Class 12 can be considered to be the deciding factor academically in a student’s life. And this is why doing well in your board exams matters a lot. Here, Chapter 4 plays an important role because it carries several marks and is an essential chapter during the examination. One needs to be well versed and prepared with all the topics to score well. This will help you secure a good college in your future after your boards. Also, having a sound understanding of the topics will help you in your competitive exams as well.

7. How can I score full marks in Class 12 Boards Maths apart from preparing for Chapter 4?

Practice will make you perfect and Maths is nothing but practice. Regular brushing up of exercises will take you towards perfection and also accuracy. It will enhance your speed and help you finish your paper on time. It will also help you in scoring full marks in this subject. For this, you can refer to the Vedantu website or download the Vedantu app, which will provide you with the best solutions for all chapters at free of cost and help you fulfil your aim of scoring top grades in Maths.

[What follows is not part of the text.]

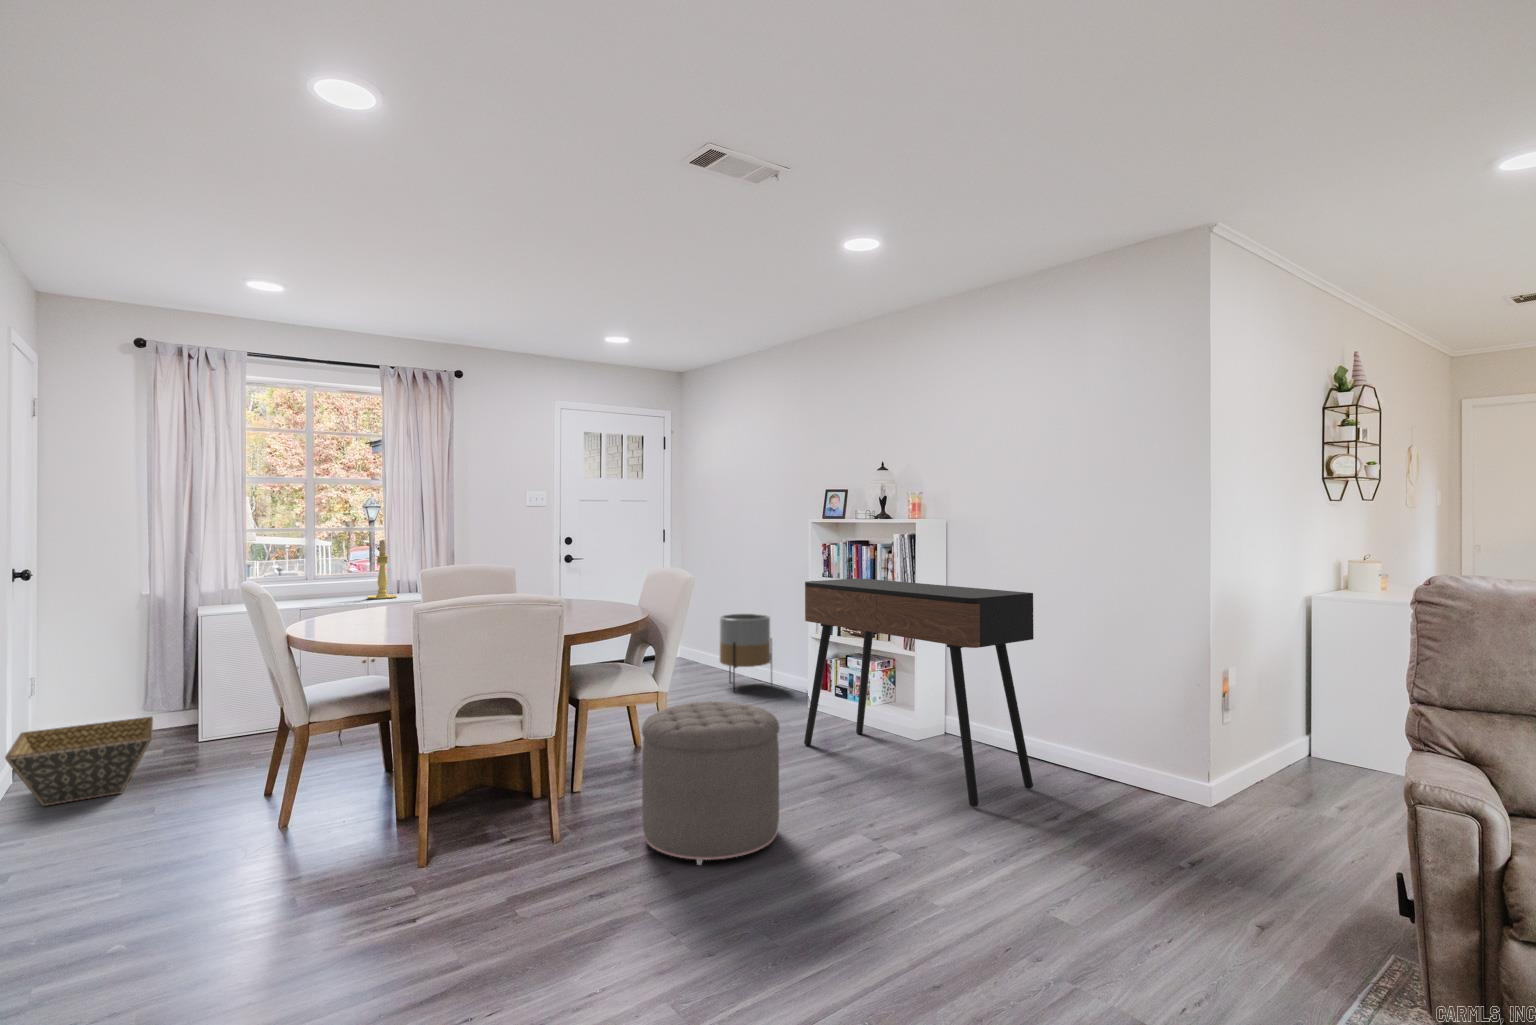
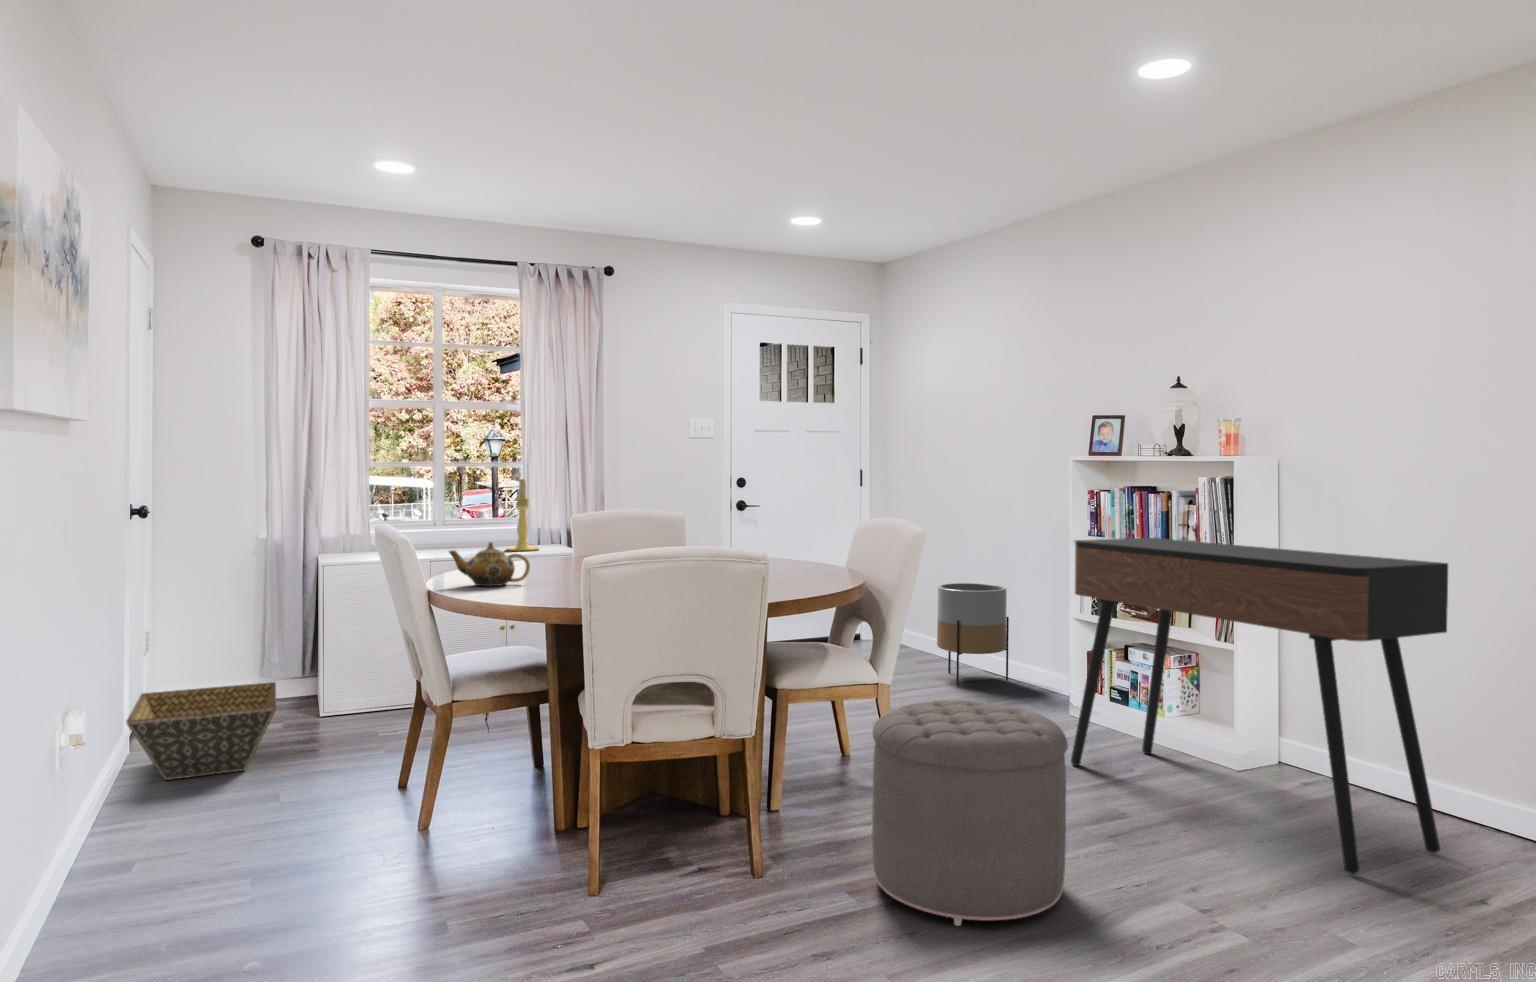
teapot: none [308,595,378,630] -> present [449,542,530,586]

8. Where can I get the best solutions for Chapter 4 of Class 12 Maths?

You can find the best solutions for NCERT Solutions for Chapter 4 of Class 12 Maths Determinants on the Vedantu website. Here, you will find the easiest explanations along with many worked-out solutions for respective problems. These are provided in PDF format, which is totally free to download and you can study from it even in offline mode. For this: 

  1. Visit the page NCERT Solutions for Class 12 Maths Chapter 4. 

  2. Click on the download PDF option.

  3. Once you’re redirected to a page you will be able to download it.

9. What is the advantage of using Vedantu for Chapter 4 of Class 12 Maths?

Vedantu outshines all other learning apps and websites because it has the best team of experts who analyse and form the best answers for the students to learn and practice from. This has a detailed chapter-wise explanation and their respective solutions. This also has options for parents to take weekly homely tests from Vedantu so that they can keep a check on their wards.